With the rapid development of a new generation of information technology, such as mobile Internet, cloud computing, Big Data, and the Internet of things, various types of massive data have been formed quickly, which provides an effective way to solve the difficulties and problems in the development of agricultural Big Data in China. However,due to the low-value density of agricultural Big Data, the development and utilization are insufficient, which can not meet the needs of agricultural development.

With the garlic industry chain Big Data platform as the core, using advanced information technology such as cloud computing and the latest infrastructure of the Internet of things,we can accelerate the popularization of automation and intelligent production, and realize product quality and safety throughout the process of tracing, and the garlic industry chain information query can be traced. Strengthen data analysis methods, and accurately predict garlic market demand, and strengthen garlic production and marketing information monitoring. Promote garlic innovation data sharing and efficient industrial management,and promote the development and application of garlic Big Data, and promote the upgrading and development of garlic industry.

7 Conclusion and expectation

7.1 Conclusion

This article uses the unit root test, co-integration test, Granger causality test and other measurement methods to empirically analyze the average monthly wholesale prices of garlic and young garlic in Shandong Province from 2010 to 2017. The following conclusions are obtained:

① The price of garlic is positively correlated with the price of young garlic shoot. The fluctuations of the prices of garlic and garlic are basically the same, but the price fluctuation of young garlic shoot precedes the price of garlic.

② There is a co-integration relationship between garlic prices and prices of young garlic shoot, which proves that there is a price-guidance relationship between them. Overall,they are in a long-term and stable dynamic equilibrium relationship.
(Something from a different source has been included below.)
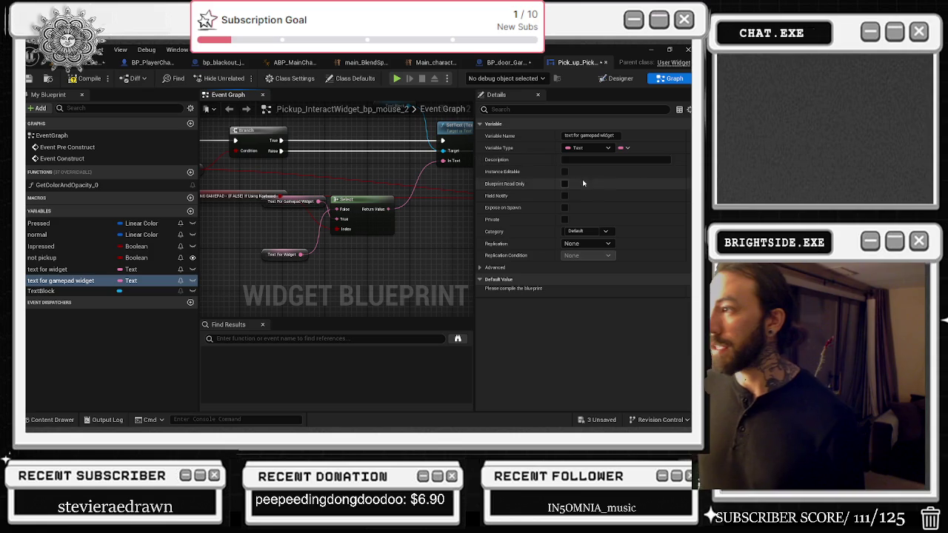
click(564, 171)
click(564, 207)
③ There is a clear Granger causality between the price of garlic and the price of garlic. In the short term, the price fluctuation of young garlic shoot has a significant impact on the price of garlic, and the impact is greatest at two months; the fluctuation of garlic prices has no effect on the price of young garlic shoot. In the long term, the price fluctuations of young garlic shoot will have less effect on garlic prices, but the impact will be lower and lower.

7.2 Expectation

①strengthen the construction of garlic Big Data infrastructure, and enhance the accumulation of garlic Big Data.
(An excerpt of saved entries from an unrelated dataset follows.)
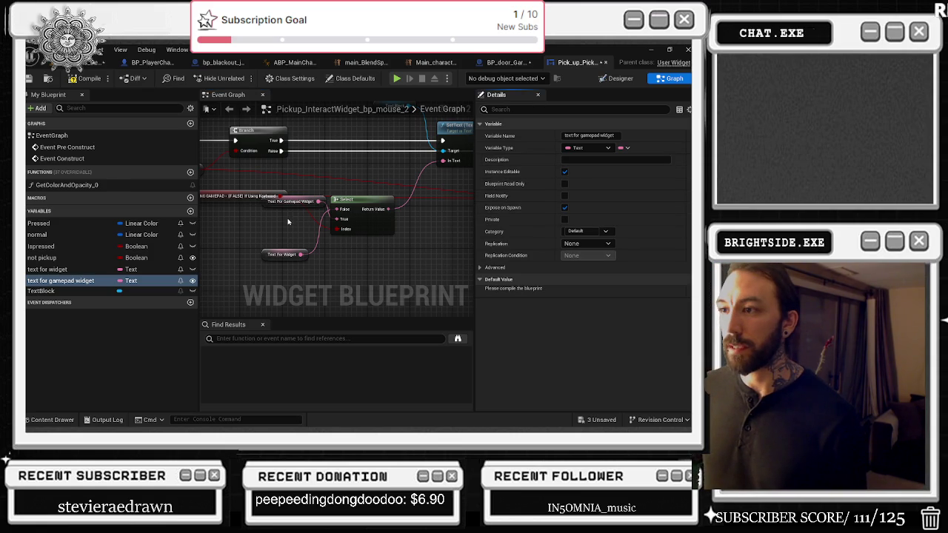
drag(289, 206, 278, 280)
Make the 'text for widget' variable Instance Editable and Expose on Spawn as well.
click(271, 256)
click(77, 269)
click(564, 171)
click(564, 207)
In order to provide the basis for the realization of efficient data analysis, strengthen the infrastructure construction of garlic data, including the Internet, Internet of things and other network facilities, sensor equipment, mobile terminal and other hardware facilities.

② Increase garlic Big Data technology innovation and application transformation efforts.Based on the garlic industry service, actively cooperate with relevant research units and Big Data enterprises to provide industrial services. Start a series of key agricultural data technologies, such as data mining, deep learning, association analysis, management and processing, and launch a series of garlic major data products, and innovate and improve the agricultural promotion and service methods of large data.
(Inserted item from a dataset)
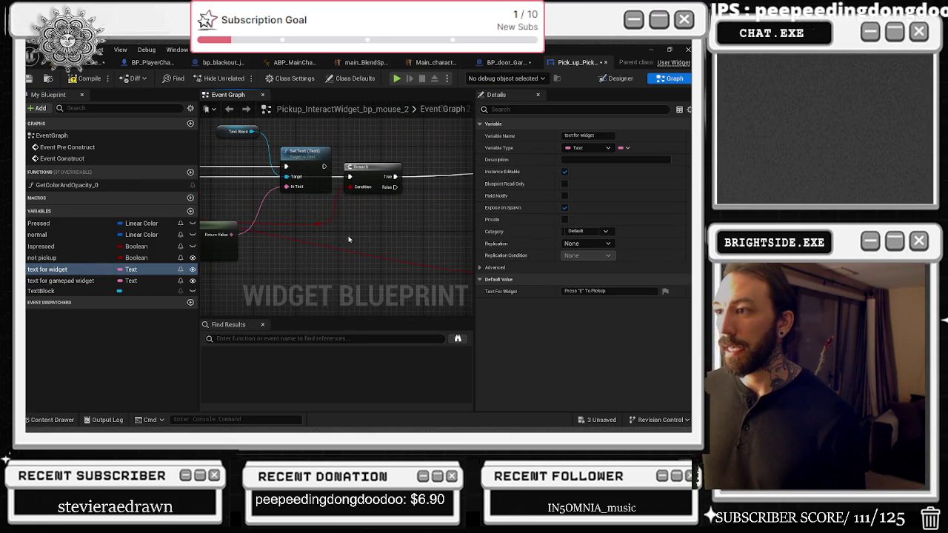
Break Select's Return Value link into Set Text, save the widget, and switch to BP_door_Garage.
drag(360, 225, 315, 218)
click(244, 145)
③ Improve garlic industry safety guarantees ability, enhance public sentiment monitoring and early warning ability.

In accordance with the requirements of synchronous planning, implementation and construction, the construction of the whole industry chain security system should be strengthened, including infrastructure, information system, and data resources. At the same time, Big Data technology should be applied to enhance the monitoring and warning ability of major public opinion.

Acknowledgments:This work was financially supported by the following project:Shandong independent innovation and achievements transformation project(2014ZZCX07106); The research project “Intelligent agricultural system research and development of facility vegetable industry chain” of Shan-dong Province Major Agricultural Technological Innovation Project in 2017; Monitoring and statistics project of agricultural and rural resources of the Ministry of Agriculture.